**Instruction 1**
In the supply chain post below, what three things about interenterprise financial transactions do global sourcing and production outsourcing increase?
**Instruction 2**
Reproduce everything in the supply chain post below from "In this post, I" down to "within the firm.".

**Selected text**
--- start ---

In Managing the Financial Supply Chain – Part 1, I reviewed the first part of Supply Chain Management Review recent article titled – Managing the Financial Supply Chain by Roland Hartley-Urquhart in a recent edition of their online magazine.
In this post, I want to go deeper into Roland’s article about Managing the Financial Supply Chain because of its critical importance in how the efficacy and direction of progress of supply chains are decided under the headings of New Processes & New Competencies, Forex Risks and Capital Cost Inefficiencies
So a firm has decided to go the route of outsourcing or offshoring some of their non-core competencies, what is the immediate effect of such a strategic decision on the financial processes within the firm.

New Processes & New Competencies
As Roland notes,

In conducting this analysis, companies need to recognize up front that global sourcing and production outsourcing complicate the value exchange process. In particular, they increase the quantity, velocity, and complexity of interenterprise financial transactions, leading to higher administration costs. As global sourcing and outsourcing continue, the number of financial transactions handled within the four walls of the enterprise decreases. At the same time, the number of transactions handled by outside vendors increases.

--- end ---

**Collected material**
--- start ---

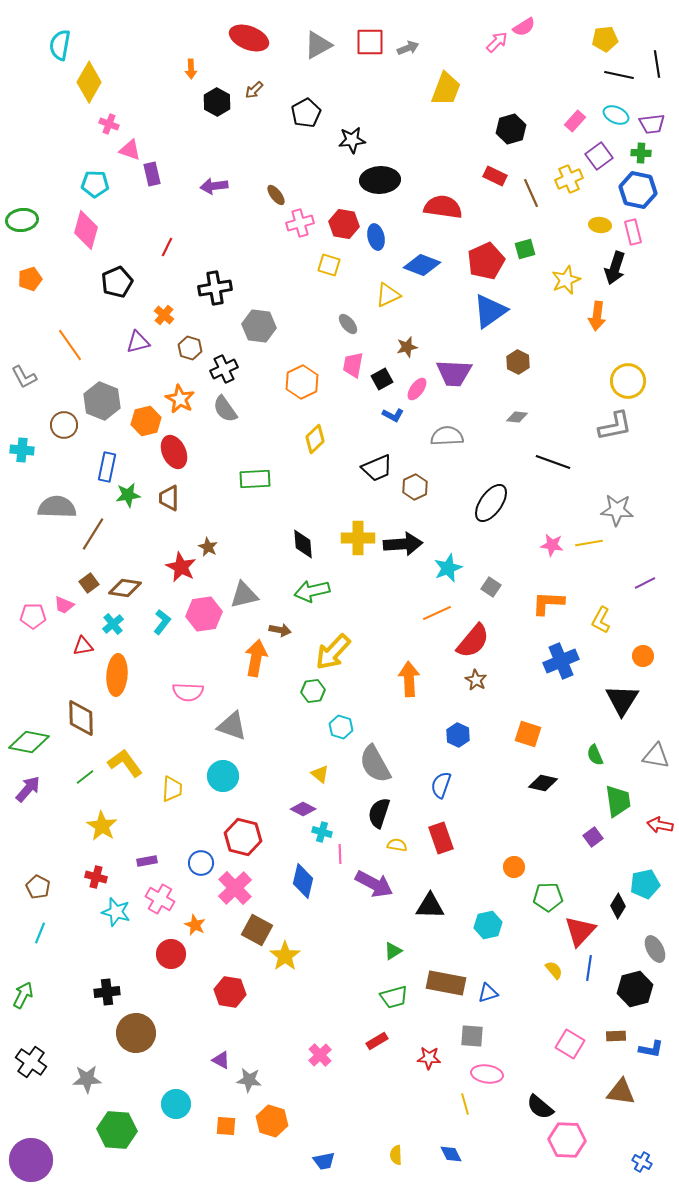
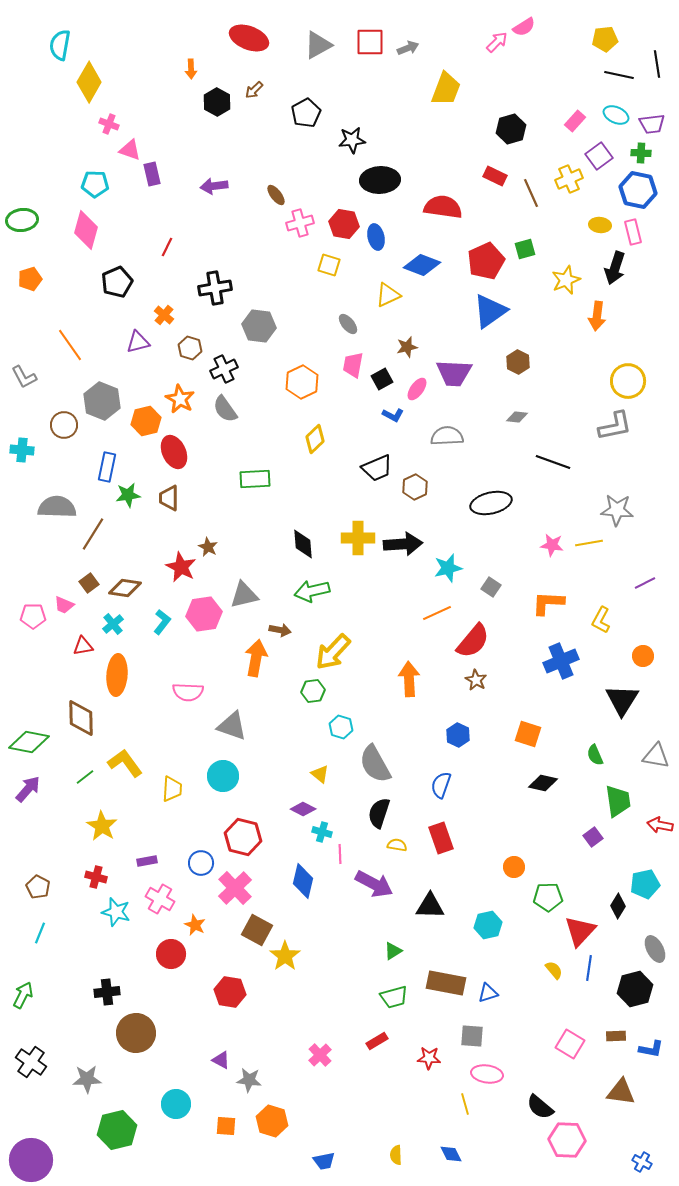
black ellipse at (491, 503): rotated 42 degrees clockwise
cyan star at (448, 568): rotated 8 degrees clockwise
green hexagon at (117, 1130): rotated 18 degrees counterclockwise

--- end ---

**Result 1**
They increase the quantity, velocity, and complexity of interenterprise financial transactions.

**Result 2**
In this post, I want to go deeper into Roland’s article about Managing the Financial Supply Chain because of its critical importance in how the efficacy and direction of progress of supply chains are decided under the headings of New Processes & New Competencies, Forex Risks and Capital Cost Inefficiencies
So a firm has decided to go the route of outsourcing or offshoring some of their non-core competencies, what is the immediate effect of such a strategic decision on the financial processes within the firm.